Poichè la Corte di merito ha affermato che la sopravvivenza di 16 ore non è stata sufficiente a fare acquistare alla vittima il diritto al risarcimento del danno biologico, la sentenza impugnata va cassata sul punto.

  1. La Corte di appello ha rigettato la domanda di danno morale soggettivo della vittima sul rilievo che il danneggiato aveva già perso conoscenza fin dal primo urto ed era giunto in ospedale in stato di coma profondo e pertanto egli non era in grado di percepire l’approssimarsi della morte.

La motivazione per giustificare il rigetto del danno morale soggettivo è conforme alla legge.

La persona che, dopo essere stata ferita, perda la vita a causa delle lesioni, può acquistare e trasmettere agli eredi il diritto al risarcimento del danno non patrimoniale consistito nella sofferenza morale provata tra l’infortunio e la morte solo se, in tale periodo di tempo, sia rimasta lucida e cosciente. Pertanto, ove la morte segua di poche ora il verificarsi del sinistro, senza che la vittima sia stata cosciente in tale intervallo di tempo, ai congiunti non spetta il risarcimento del danno morale “iure hereditatis”. Cass., Sentenza n. 2564 del 22/02/2012 In caso di morte che segua le lesioni dopo breve tempo, la sofferenza patita dalla vittima durante l’agonia è autonomamente risarcibile non come danno biologico, ma come danno morale “jure haereditatis”, a condizione però che la vittima sia stata in condizione di percepire il proprio stato, mentre va esclusa anche la risarcibilità del danno morale quando all’evento lesivo sia conseguito immediatamente lo stato di coma e la vittima non sia rimasta lucida nella fase che precede il decesso Cass. n. 28423 del 28/11/2008.

Il quinto motivo di ricorso,erroneamente indicato con il numero 4, ha ad oggetto la liquidazione delle spese di appello ed è assorbito a seguito della presente decisione.

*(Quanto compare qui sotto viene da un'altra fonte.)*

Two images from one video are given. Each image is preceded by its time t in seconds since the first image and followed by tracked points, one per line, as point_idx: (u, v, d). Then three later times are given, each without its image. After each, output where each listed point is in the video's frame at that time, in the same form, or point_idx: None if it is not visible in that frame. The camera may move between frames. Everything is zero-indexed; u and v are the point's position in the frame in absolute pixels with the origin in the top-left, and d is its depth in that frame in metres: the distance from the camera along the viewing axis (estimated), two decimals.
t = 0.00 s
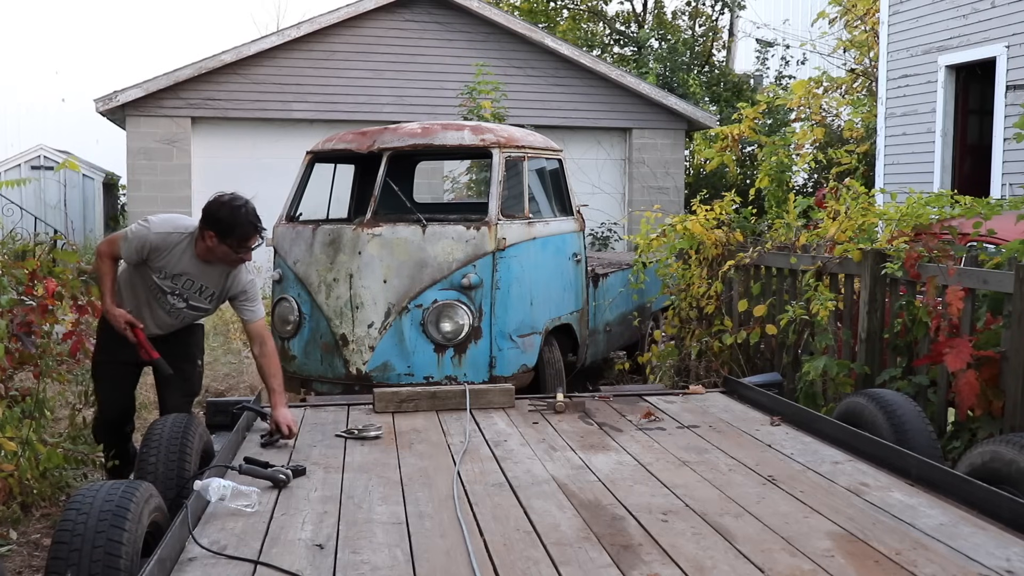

La sentenza va cassata in relazione al quarto motivo limitatamente alla decisione sul danno biologico trasmissibile agli eredi ed il giudizio è rinviato ad altra sezione della Corte di appello di Napoli che provvederà anche alle spese del giudizio di cassazione.

PQM
P.Q.M.

La Corte accoglie il ricorso per quanto di ragione;cassa e rinvia ad altra sezione della Corte di appello di Napoli che provvederà anche alle spese del giudizio di cassazione.

Così deciso in Roma, il 12 novembre 2014.